◆ WORK REQUIRED ◆
Rewrite the naming lines in all of the records below as a numbered list, leaving out any blank lines.

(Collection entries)
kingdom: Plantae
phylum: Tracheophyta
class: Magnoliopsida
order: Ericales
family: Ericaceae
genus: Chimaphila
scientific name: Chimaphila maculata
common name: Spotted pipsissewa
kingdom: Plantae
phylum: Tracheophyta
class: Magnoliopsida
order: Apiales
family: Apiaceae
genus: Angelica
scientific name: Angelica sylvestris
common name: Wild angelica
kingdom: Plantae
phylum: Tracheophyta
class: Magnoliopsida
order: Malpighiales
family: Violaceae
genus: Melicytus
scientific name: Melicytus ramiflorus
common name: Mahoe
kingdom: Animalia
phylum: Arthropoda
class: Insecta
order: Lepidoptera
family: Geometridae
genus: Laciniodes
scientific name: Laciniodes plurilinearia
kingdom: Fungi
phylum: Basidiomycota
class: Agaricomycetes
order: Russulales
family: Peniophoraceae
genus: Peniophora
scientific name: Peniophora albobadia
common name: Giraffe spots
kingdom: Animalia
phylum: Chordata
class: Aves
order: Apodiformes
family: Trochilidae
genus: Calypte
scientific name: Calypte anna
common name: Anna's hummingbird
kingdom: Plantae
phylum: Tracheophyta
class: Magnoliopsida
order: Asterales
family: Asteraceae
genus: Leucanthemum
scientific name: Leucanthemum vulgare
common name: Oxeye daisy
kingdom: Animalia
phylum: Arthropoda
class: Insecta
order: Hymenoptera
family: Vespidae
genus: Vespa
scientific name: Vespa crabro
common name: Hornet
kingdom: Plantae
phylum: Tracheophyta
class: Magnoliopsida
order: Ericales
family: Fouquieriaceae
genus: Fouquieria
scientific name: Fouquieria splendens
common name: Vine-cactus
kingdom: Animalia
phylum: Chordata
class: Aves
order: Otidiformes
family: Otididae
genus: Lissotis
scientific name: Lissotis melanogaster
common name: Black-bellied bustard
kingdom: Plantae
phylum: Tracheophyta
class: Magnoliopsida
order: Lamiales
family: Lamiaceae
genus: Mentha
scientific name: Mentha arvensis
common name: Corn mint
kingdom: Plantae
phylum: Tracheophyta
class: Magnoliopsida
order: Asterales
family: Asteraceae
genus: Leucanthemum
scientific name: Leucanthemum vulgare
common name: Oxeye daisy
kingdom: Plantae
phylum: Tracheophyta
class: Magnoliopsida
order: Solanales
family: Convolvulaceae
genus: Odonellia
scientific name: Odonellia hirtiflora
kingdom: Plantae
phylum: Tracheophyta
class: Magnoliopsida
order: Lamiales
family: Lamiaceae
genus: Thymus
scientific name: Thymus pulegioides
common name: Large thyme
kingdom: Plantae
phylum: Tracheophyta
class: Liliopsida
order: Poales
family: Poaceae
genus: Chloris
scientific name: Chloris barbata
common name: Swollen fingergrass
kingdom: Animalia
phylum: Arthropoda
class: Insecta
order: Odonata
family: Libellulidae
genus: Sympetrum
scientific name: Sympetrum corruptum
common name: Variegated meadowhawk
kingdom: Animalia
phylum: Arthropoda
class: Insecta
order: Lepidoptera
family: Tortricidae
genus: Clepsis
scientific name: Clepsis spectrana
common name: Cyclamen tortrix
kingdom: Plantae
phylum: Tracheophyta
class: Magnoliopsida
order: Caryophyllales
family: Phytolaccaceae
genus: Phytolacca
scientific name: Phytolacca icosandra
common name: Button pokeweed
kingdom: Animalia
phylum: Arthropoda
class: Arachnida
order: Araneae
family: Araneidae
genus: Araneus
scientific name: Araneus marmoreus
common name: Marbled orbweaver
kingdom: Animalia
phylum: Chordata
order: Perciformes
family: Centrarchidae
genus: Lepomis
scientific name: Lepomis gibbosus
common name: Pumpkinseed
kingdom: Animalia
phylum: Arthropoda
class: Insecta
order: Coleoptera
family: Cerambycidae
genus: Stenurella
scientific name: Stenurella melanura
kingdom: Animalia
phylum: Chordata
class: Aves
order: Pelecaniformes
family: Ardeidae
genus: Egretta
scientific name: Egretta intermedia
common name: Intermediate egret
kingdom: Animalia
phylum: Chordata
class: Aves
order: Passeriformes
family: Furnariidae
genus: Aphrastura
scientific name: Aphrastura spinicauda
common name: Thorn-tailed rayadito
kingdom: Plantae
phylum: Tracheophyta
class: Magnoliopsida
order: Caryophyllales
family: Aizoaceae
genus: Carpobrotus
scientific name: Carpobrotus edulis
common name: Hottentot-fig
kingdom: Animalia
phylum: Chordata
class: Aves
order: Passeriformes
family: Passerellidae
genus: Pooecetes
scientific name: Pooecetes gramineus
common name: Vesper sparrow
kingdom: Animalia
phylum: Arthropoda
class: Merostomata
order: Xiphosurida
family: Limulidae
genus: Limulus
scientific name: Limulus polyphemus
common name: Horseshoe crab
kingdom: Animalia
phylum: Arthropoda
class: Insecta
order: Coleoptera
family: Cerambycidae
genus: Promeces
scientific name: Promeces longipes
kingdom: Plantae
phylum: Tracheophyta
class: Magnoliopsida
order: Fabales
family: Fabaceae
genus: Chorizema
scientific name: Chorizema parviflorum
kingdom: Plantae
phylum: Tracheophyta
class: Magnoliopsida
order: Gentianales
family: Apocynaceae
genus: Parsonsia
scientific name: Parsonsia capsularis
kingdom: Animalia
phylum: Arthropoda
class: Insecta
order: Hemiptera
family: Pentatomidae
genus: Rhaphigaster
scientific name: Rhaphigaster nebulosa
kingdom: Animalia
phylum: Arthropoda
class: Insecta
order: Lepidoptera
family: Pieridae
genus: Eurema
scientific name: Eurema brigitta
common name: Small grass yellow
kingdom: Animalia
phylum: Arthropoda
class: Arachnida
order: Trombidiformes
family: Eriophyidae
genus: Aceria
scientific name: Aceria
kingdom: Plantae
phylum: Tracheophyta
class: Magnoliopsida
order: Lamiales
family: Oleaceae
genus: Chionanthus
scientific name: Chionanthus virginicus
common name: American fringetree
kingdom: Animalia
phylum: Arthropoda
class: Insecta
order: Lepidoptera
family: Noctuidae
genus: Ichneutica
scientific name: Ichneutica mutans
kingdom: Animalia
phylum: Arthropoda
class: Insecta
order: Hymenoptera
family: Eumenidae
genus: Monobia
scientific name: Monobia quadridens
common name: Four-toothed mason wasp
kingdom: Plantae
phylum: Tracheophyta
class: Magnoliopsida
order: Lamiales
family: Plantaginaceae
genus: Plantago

◆ ANSWER TO THIS EXERCISE ◆
1. kingdom: Plantae
2. phylum: Tracheophyta
3. class: Magnoliopsida
4. order: Ericales
5. family: Ericaceae
6. genus: Chimaphila
7. scientific name: Chimaphila maculata
8. common name: Spotted pipsissewa
9. kingdom: Plantae
10. phylum: Tracheophyta
11. class: Magnoliopsida
12. order: Apiales
13. family: Apiaceae
14. genus: Angelica
15. scientific name: Angelica sylvestris
16. common name: Wild angelica
17. kingdom: Plantae
18. phylum: Tracheophyta
19. class: Magnoliopsida
20. order: Malpighiales
21. family: Violaceae
22. genus: Melicytus
23. scientific name: Melicytus ramiflorus
24. common name: Mahoe
25. kingdom: Animalia
26. phylum: Arthropoda
27. class: Insecta
28. order: Lepidoptera
29. family: Geometridae
30. genus: Laciniodes
31. scientific name: Laciniodes plurilinearia
32. kingdom: Fungi
33. phylum: Basidiomycota
34. class: Agaricomycetes
35. order: Russulales
36. family: Peniophoraceae
37. genus: Peniophora
38. scientific name: Peniophora albobadia
39. common name: Giraffe spots
40. kingdom: Animalia
41. phylum: Chordata
42. class: Aves
43. order: Apodiformes
44. family: Trochilidae
45. genus: Calypte
46. scientific name: Calypte anna
47. common name: Anna's hummingbird
48. kingdom: Plantae
49. phylum: Tracheophyta
50. class: Magnoliopsida
51. order: Asterales
52. family: Asteraceae
53. genus: Leucanthemum
54. scientific name: Leucanthemum vulgare
55. common name: Oxeye daisy
56. kingdom: Animalia
57. phylum: Arthropoda
58. class: Insecta
59. order: Hymenoptera
60. family: Vespidae
61. genus: Vespa
62. scientific name: Vespa crabro
63. common name: Hornet
64. kingdom: Plantae
65. phylum: Tracheophyta
66. class: Magnoliopsida
67. order: Ericales
68. family: Fouquieriaceae
69. genus: Fouquieria
70. scientific name: Fouquieria splendens
71. common name: Vine-cactus
72. kingdom: Animalia
73. phylum: Chordata
74. class: Aves
75. order: Otidiformes
76. family: Otididae
77. genus: Lissotis
78. scientific name: Lissotis melanogaster
79. common name: Black-bellied bustard
80. kingdom: Plantae
81. phylum: Tracheophyta
82. class: Magnoliopsida
83. order: Lamiales
84. family: Lamiaceae
85. genus: Mentha
86. scientific name: Mentha arvensis
87. common name: Corn mint
88. kingdom: Plantae
89. phylum: Tracheophyta
90. class: Magnoliopsida
91. order: Asterales
92. family: Asteraceae
93. genus: Leucanthemum
94. scientific name: Leucanthemum vulgare
95. common name: Oxeye daisy
96. kingdom: Plantae
97. phylum: Tracheophyta
98. class: Magnoliopsida
99. order: Solanales
100. family: Convolvulaceae
101. genus: Odonellia
102. scientific name: Odonellia hirtiflora
103. kingdom: Plantae
104. phylum: Tracheophyta
105. class: Magnoliopsida
106. order: Lamiales
107. family: Lamiaceae
108. genus: Thymus
109. scientific name: Thymus pulegioides
110. common name: Large thyme
111. kingdom: Plantae
112. phylum: Tracheophyta
113. class: Liliopsida
114. order: Poales
115. family: Poaceae
116. genus: Chloris
117. scientific name: Chloris barbata
118. common name: Swollen fingergrass
119. kingdom: Animalia
120. phylum: Arthropoda
121. class: Insecta
122. order: Odonata
123. family: Libellulidae
124. genus: Sympetrum
125. scientific name: Sympetrum corruptum
126. common name: Variegated meadowhawk
127. kingdom: Animalia
128. phylum: Arthropoda
129. class: Insecta
130. order: Lepidoptera
131. family: Tortricidae
132. genus: Clepsis
133. scientific name: Clepsis spectrana
134. common name: Cyclamen tortrix
135. kingdom: Plantae
136. phylum: Tracheophyta
137. class: Magnoliopsida
138. order: Caryophyllales
139. family: Phytolaccaceae
140. genus: Phytolacca
141. scientific name: Phytolacca icosandra
142. common name: Button pokeweed
143. kingdom: Animalia
144. phylum: Arthropoda
145. class: Arachnida
146. order: Araneae
147. family: Araneidae
148. genus: Araneus
149. scientific name: Araneus marmoreus
150. common name: Marbled orbweaver
151. kingdom: Animalia
152. phylum: Chordata
153. order: Perciformes
154. family: Centrarchidae
155. genus: Lepomis
156. scientific name: Lepomis gibbosus
157. common name: Pumpkinseed
158. kingdom: Animalia
159. phylum: Arthropoda
160. class: Insecta
161. order: Coleoptera
162. family: Cerambycidae
163. genus: Stenurella
164. scientific name: Stenurella melanura
165. kingdom: Animalia
166. phylum: Chordata
167. class: Aves
168. order: Pelecaniformes
169. family: Ardeidae
170. genus: Egretta
171. scientific name: Egretta intermedia
172. common name: Intermediate egret
173. kingdom: Animalia
174. phylum: Chordata
175. class: Aves
176. order: Passeriformes
177. family: Furnariidae
178. genus: Aphrastura
179. scientific name: Aphrastura spinicauda
180. common name: Thorn-tailed rayadito
181. kingdom: Plantae
182. phylum: Tracheophyta
183. class: Magnoliopsida
184. order: Caryophyllales
185. family: Aizoaceae
186. genus: Carpobrotus
187. scientific name: Carpobrotus edulis
188. common name: Hottentot-fig
189. kingdom: Animalia
190. phylum: Chordata
191. class: Aves
192. order: Passeriformes
193. family: Passerellidae
194. genus: Pooecetes
195. scientific name: Pooecetes gramineus
196. common name: Vesper sparrow
197. kingdom: Animalia
198. phylum: Arthropoda
199. class: Merostomata
200. order: Xiphosurida
201. family: Limulidae
202. genus: Limulus
203. scientific name: Limulus polyphemus
204. common name: Horseshoe crab
205. kingdom: Animalia
206. phylum: Arthropoda
207. class: Insecta
208. order: Coleoptera
209. family: Cerambycidae
210. genus: Promeces
211. scientific name: Promeces longipes
212. kingdom: Plantae
213. phylum: Tracheophyta
214. class: Magnoliopsida
215. order: Fabales
216. family: Fabaceae
217. genus: Chorizema
218. scientific name: Chorizema parviflorum
219. kingdom: Plantae
220. phylum: Tracheophyta
221. class: Magnoliopsida
222. order: Gentianales
223. family: Apocynaceae
224. genus: Parsonsia
225. scientific name: Parsonsia capsularis
226. kingdom: Animalia
227. phylum: Arthropoda
228. class: Insecta
229. order: Hemiptera
230. family: Pentatomidae
231. genus: Rhaphigaster
232. scientific name: Rhaphigaster nebulosa
233. kingdom: Animalia
234. phylum: Arthropoda
235. class: Insecta
236. order: Lepidoptera
237. family: Pieridae
238. genus: Eurema
239. scientific name: Eurema brigitta
240. common name: Small grass yellow
241. kingdom: Animalia
242. phylum: Arthropoda
243. class: Arachnida
244. order: Trombidiformes
245. family: Eriophyidae
246. genus: Aceria
247. scientific name: Aceria
248. kingdom: Plantae
249. phylum: Tracheophyta
250. class: Magnoliopsida
251. order: Lamiales
252. family: Oleaceae
253. genus: Chionanthus
254. scientific name: Chionanthus virginicus
255. common name: American fringetree
256. kingdom: Animalia
257. phylum: Arthropoda
258. class: Insecta
259. order: Lepidoptera
260. family: Noctuidae
261. genus: Ichneutica
262. scientific name: Ichneutica mutans
263. kingdom: Animalia
264. phylum: Arthropoda
265. class: Insecta
266. order: Hymenoptera
267. family: Eumenidae
268. genus: Monobia
269. scientific name: Monobia quadridens
270. common name: Four-toothed mason wasp
271. kingdom: Plantae
272. phylum: Tracheophyta
273. class: Magnoliopsida
274. order: Lamiales
275. family: Plantaginaceae
276. genus: Plantago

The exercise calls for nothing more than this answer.